A notícia marginalmente positiva é que a inflação do núcleo de alimentação, que inclui produtos mais industrializados, baixou de um pico de 24,8% no IPCA-15 de maio para 18,8% em julho, mas ainda está acima do acumulado de 16% em 12 meses, segundo Karp.
A inflação dos núcleos, medidas que tentam suavizar o efeito de itens mais voláteis, exatamente como alimentação, esboça um arrefecimento. Considerando os cinco núcleos acompanhados pelo Banco Central, a média móvel trimestral passou de 13,3% em junho para 12,5% em julho, de acordo com a MCM. “Tem um sinal de alguma melhora, mas ainda é um número muito alto”, afirma Senna.
Em uma ponta mais positiva está a inflação dos bens industriais, que, na métrica suavizada de três meses, passou de 14,4% na prévia de junho para 11,6% na de julho. Economistas lembram que a categoria inclui o etanol, que também foi alvo de medidas para redução de impostos. “Tem algum ruído por causa disso, mas tem coisas mais tendenciais também”, diz Karp, notando que a média móvel trimestral já roda abaixo da inflação em 12 meses, de 13,5%. “O câmbio no ano contra ano não está mais depreciando tanto e vimos alguns alívios globalmente em cadeias de suprimentos”.
A inflação dos bens industriais subjacentes, grupo que retira o etanol e outros que tiveram mudança de tributação, porém, desacelerou bem menos, de 15,9% em junho para 15,2% em julho, segundo a MCM. “O núcleo dos industriais ainda não está tão bom. Parou de subir, mas não teve uma queda super clara e está meio parado girando nesse nível alto de 15%, acima dos 12 meses, que está em 13,1%”, observa Karp.

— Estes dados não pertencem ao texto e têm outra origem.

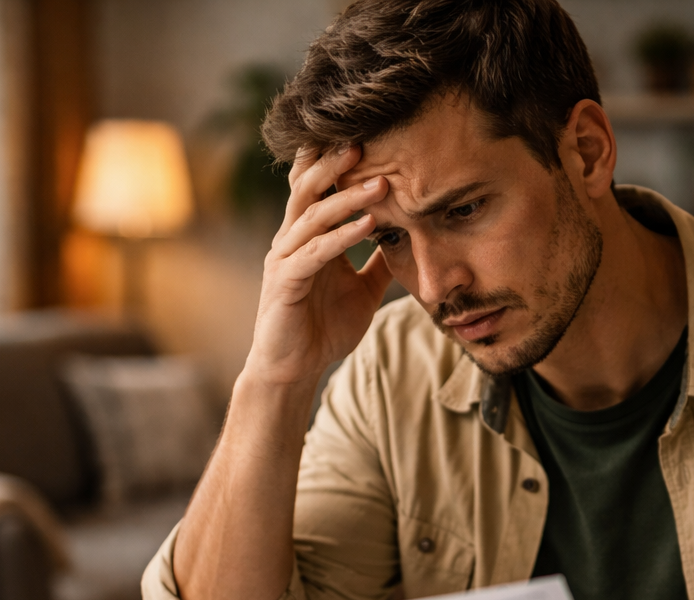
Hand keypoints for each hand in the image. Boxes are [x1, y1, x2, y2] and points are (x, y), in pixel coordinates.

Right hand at [249, 146, 395, 387]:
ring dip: (348, 199)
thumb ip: (378, 263)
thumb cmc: (323, 329)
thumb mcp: (363, 290)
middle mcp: (291, 240)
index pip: (317, 188)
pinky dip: (341, 237)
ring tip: (380, 183)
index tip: (366, 136)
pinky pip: (314, 253)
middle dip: (335, 164)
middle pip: (308, 189)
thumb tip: (408, 239)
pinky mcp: (285, 283)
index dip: (335, 162)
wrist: (294, 369)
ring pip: (313, 216)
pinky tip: (368, 226)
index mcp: (308, 237)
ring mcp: (285, 260)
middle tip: (365, 140)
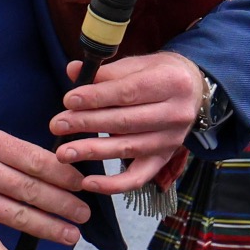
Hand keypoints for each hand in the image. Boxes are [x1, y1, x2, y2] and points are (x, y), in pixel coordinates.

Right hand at [0, 122, 91, 249]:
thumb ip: (9, 150)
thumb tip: (50, 167)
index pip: (35, 160)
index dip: (62, 174)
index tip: (81, 183)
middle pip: (31, 189)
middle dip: (64, 203)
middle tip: (85, 213)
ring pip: (18, 217)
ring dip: (49, 228)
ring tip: (72, 235)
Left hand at [50, 51, 202, 195]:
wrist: (192, 91)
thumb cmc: (157, 74)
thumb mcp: (136, 65)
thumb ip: (105, 72)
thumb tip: (72, 71)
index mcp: (170, 82)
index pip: (128, 92)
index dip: (96, 98)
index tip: (68, 100)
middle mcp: (176, 114)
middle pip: (125, 122)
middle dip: (87, 124)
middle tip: (58, 125)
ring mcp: (171, 141)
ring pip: (128, 149)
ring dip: (92, 152)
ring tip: (64, 152)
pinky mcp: (164, 159)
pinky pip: (138, 178)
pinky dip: (112, 185)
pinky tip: (87, 182)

Olhando à frente, a perspectiva é de continuidade dessa trajetória de desaceleração dos números agregados na média móvel trimestral, por causa dos efeitos dos cortes de impostos, que ainda devem pegar o IPCA cheio de julho e deixar um “residual” para agosto, observa Litvac. O IPCA-15 de julho ainda não contemplou, por exemplo, a redução do ICMS em telecomunicações. “A inflação nesse bimestre de julho e agosto tende a ser baixa, o que gera impacto para a projeção do ano. Todo mundo está migrando, aos poucos, para perto de 7%”, afirma ela.
É uma inflação que cai no indicador cheio, mas com uma composição ainda ruim, principalmente em termos de política monetária, diz Karp. “O mercado de trabalho ainda está muito aquecido, o que pega muito em serviços via salários. Essa parte mais ligada a preços inerciais, aos núcleos, deve continuar ruim por um tempo.”

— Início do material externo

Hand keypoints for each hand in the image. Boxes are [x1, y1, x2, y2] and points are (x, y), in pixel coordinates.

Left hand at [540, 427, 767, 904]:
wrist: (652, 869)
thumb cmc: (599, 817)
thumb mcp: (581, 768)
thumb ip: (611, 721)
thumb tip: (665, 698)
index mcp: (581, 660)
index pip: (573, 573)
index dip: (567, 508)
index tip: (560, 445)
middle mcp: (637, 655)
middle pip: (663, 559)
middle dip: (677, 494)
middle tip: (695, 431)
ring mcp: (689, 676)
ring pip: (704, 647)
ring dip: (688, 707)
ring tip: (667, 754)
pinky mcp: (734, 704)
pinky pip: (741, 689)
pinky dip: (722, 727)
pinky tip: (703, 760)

O fenômeno acontece lá fora também, nota Senna. “O mercado está mais otimista, as bolsas voltaram a se animar, as expectativas de inflação lá fora estão cedendo. Mas o alerta que eu tenho feito é que, onde a coisa precisa de fato melhorar, que é na inflação, não tem ainda nenhum sinal concreto”, afirma ele, falando sobre os Estados Unidos.

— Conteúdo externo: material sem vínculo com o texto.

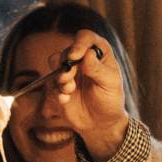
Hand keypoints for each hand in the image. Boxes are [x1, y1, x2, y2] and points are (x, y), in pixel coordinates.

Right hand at [46, 28, 128, 159]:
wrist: (100, 124)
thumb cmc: (110, 100)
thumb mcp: (110, 84)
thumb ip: (98, 69)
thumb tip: (87, 54)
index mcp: (98, 53)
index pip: (86, 37)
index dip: (79, 43)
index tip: (75, 56)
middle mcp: (82, 59)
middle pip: (67, 50)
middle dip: (65, 64)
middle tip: (68, 78)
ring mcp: (70, 72)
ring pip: (55, 63)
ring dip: (60, 77)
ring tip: (69, 90)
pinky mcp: (59, 86)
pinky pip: (51, 83)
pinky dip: (56, 92)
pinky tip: (65, 100)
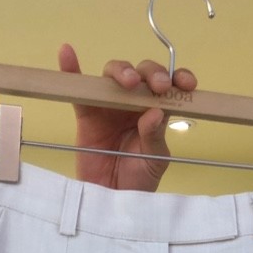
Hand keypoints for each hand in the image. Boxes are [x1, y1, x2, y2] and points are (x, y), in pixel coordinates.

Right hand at [58, 44, 197, 191]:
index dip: (177, 78)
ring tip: (129, 82)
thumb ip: (155, 136)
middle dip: (152, 74)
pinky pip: (80, 90)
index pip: (169, 86)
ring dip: (123, 71)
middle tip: (158, 86)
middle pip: (142, 73)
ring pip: (115, 75)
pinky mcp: (87, 114)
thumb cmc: (138, 180)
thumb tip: (155, 111)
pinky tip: (67, 52)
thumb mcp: (155, 161)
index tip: (186, 83)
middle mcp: (134, 103)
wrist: (113, 201)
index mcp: (156, 111)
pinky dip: (72, 70)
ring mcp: (110, 105)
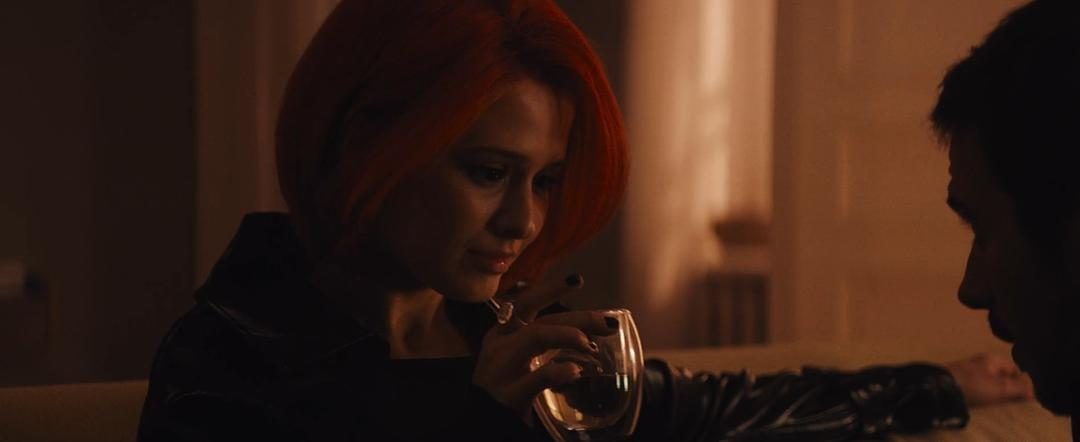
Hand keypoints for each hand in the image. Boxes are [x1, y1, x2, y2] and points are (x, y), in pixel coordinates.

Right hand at [471, 275, 617, 415]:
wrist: (480, 420)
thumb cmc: (503, 387)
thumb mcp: (517, 358)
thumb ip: (542, 343)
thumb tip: (586, 335)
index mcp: (502, 333)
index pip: (527, 302)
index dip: (551, 289)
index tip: (577, 280)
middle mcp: (500, 345)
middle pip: (542, 320)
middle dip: (578, 318)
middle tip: (608, 322)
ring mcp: (502, 368)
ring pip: (535, 337)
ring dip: (567, 335)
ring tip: (588, 343)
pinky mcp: (508, 393)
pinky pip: (537, 377)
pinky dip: (559, 371)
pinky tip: (575, 371)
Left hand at [945, 353, 1033, 405]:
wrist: (940, 387)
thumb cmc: (974, 384)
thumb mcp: (1001, 387)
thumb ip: (1019, 386)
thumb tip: (1034, 388)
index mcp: (991, 359)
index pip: (1013, 368)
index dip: (1021, 382)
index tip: (1026, 397)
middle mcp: (980, 362)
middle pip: (1000, 375)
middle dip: (1008, 388)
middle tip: (1013, 402)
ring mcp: (967, 370)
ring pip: (987, 381)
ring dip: (994, 392)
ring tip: (999, 404)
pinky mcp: (958, 380)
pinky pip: (976, 387)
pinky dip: (981, 394)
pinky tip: (982, 402)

Também na média móvel trimestral anualizada e dessazonalizada, o índice de preços de gastos com consumo (PCE, na sigla em inglês) – que é entendido como o índice oficial acompanhado pelo banco central americano, o Fed – acelerou para 7,2% em junho, enquanto seu núcleo foi para 5,2%. “A política monetária só poderá ser aliviada, tanto lá fora quanto aqui, se a inflação der trégua”, diz Senna.